Isn’t it true that women beat men as often as men beat women?

Women do hit men—sometimes, in self-defense.  But, the vast majority of domestic violence incidents, in which serious injuries occur, men are the batterers and women are their victims.  Certainly, all domestic violence is wrong—and the costs of abuse are huge. Domestic violence fills emergency rooms and courts, juvenile justice centers and morgues. And, the crime in our homes is contributing to the crime on our streets. Whether or not there is abuse in your own family, domestic violence IS your business.  Each one of us can and must be part of the solution.

Haven’t advocates exaggerated the prevalence of domestic violence In this country?  Isn’t domestic violence really quite rare?

Domestic violence occurs here and in every community.  Every 12 seconds men stalk, beat, kick, and terrify the women they promised to love. Domestic violence is difficult to measure with precision, but there is no doubt that it is a costly and devastating problem for our nation. If you doubt it, spend a night at an emergency room. Talk with a police officer who answers domestic abuse calls. Go to court and listen to the women who are forced to seek restraining orders against their husbands or boyfriends. The FBI says that domestic violence is the most committed crime in this country, but, the least reported—any statistics are considered to be conservative. Whether there are one million or six million incidents of physical abuse against women each year, the actual estimate in the United States, this is an epidemic we can no longer ignore. There’s no excuse for domestic violence, and no excuse for any of us not to help end abuse.

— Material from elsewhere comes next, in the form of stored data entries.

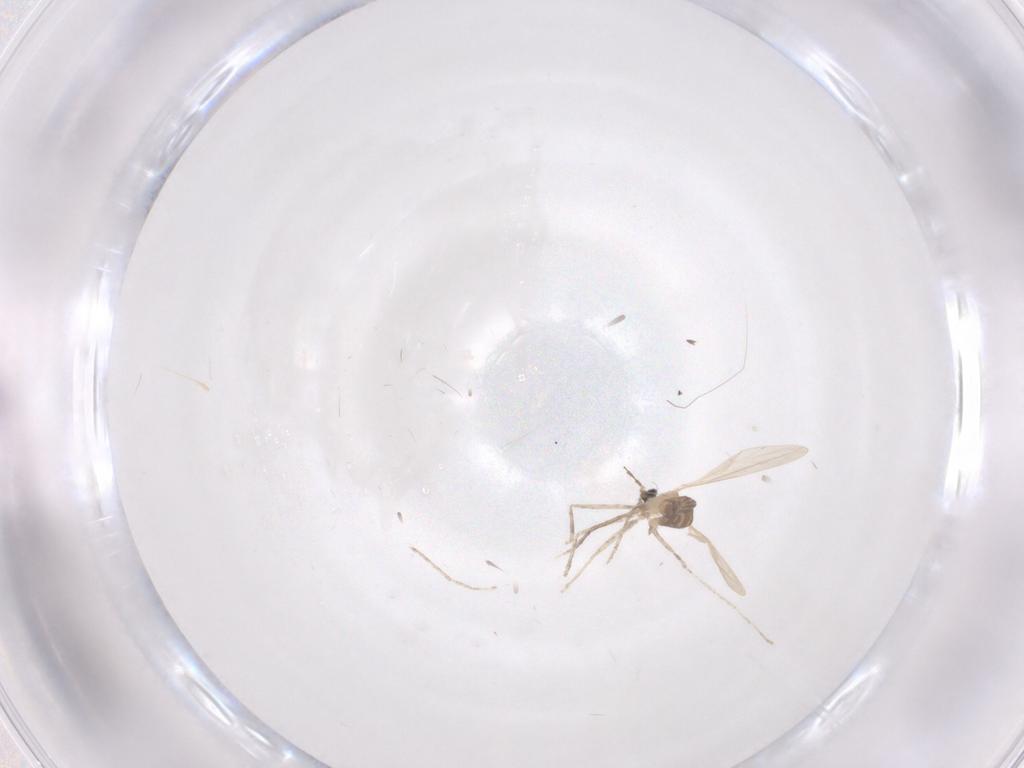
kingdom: Animalia
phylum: Arthropoda
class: Insecta
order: Diptera
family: Cecidomyiidae
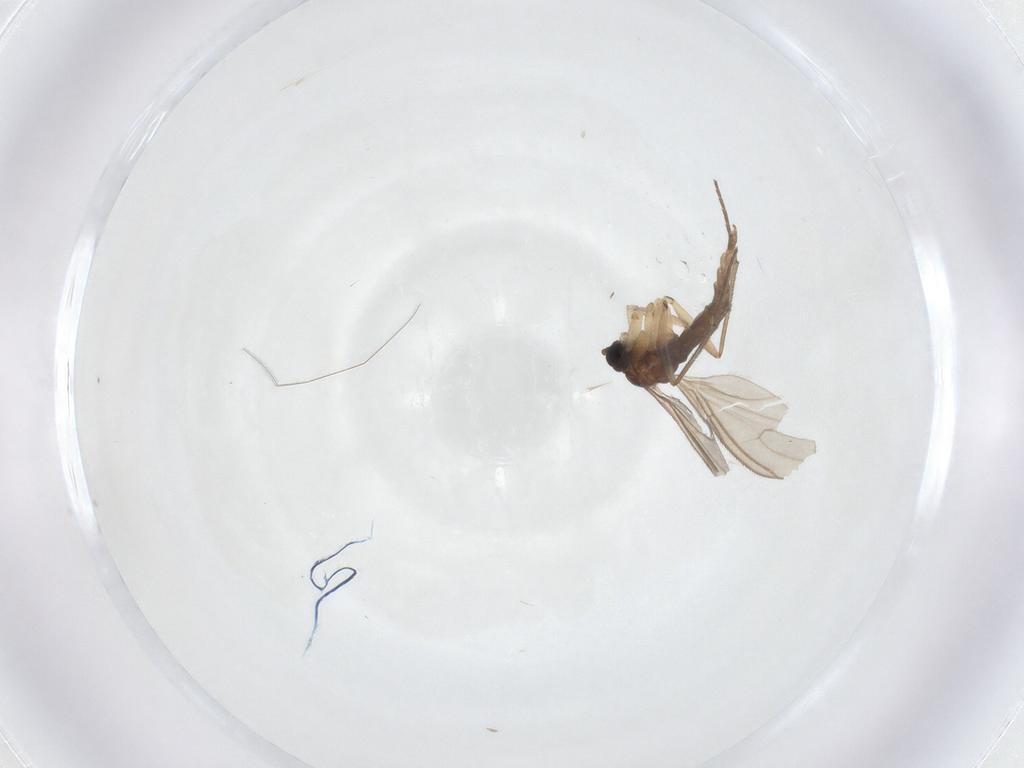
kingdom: Animalia
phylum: Arthropoda
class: Insecta
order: Diptera
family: Sciaridae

Isn’t it the feminist ideology that causes battered women’s advocates to portray all men as batterers and women as their helpless victims?

All men certainly are not batterers. We welcome the many men who are joining efforts to prevent and stop domestic violence. Men have a critical role to play in ending this epidemic. It is beyond dispute that the gender roles in our society can reinforce attitudes that lead to violence against women—and certainly fail to condemn those attitudes. We cannot effectively address this epidemic if we ignore the impact of gender roles. Battered women are not helpless victims. Most find remarkable courage as they seek escape from the violence that threatens their lives and the lives of their children. We have to do more to help battered women. Police and doctors, clergy and employers, teachers and soccer coaches, men and women. You and I –can help stop domestic violence. And, we must.

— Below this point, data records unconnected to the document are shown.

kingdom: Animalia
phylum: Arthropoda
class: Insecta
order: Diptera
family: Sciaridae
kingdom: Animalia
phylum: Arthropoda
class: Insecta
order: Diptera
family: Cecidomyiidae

If battered women don’t want to leave, what can anyone do?

If battered women stay in abusive relationships, it is because they lack the support and resources to protect themselves. Nobody wants to be terrorized and battered, and nobody deserves a home life filled with abuse. As a society, we have looked the other way for too long. Domestic violence is an epidemic.  It affects every community, every workplace, every family. There’s no excuse for domestic violence—no excuse for men to beat women, and no excuse for any of us to ignore this any longer. Domestic violence is our business. Each one of us can and must be part of the solution.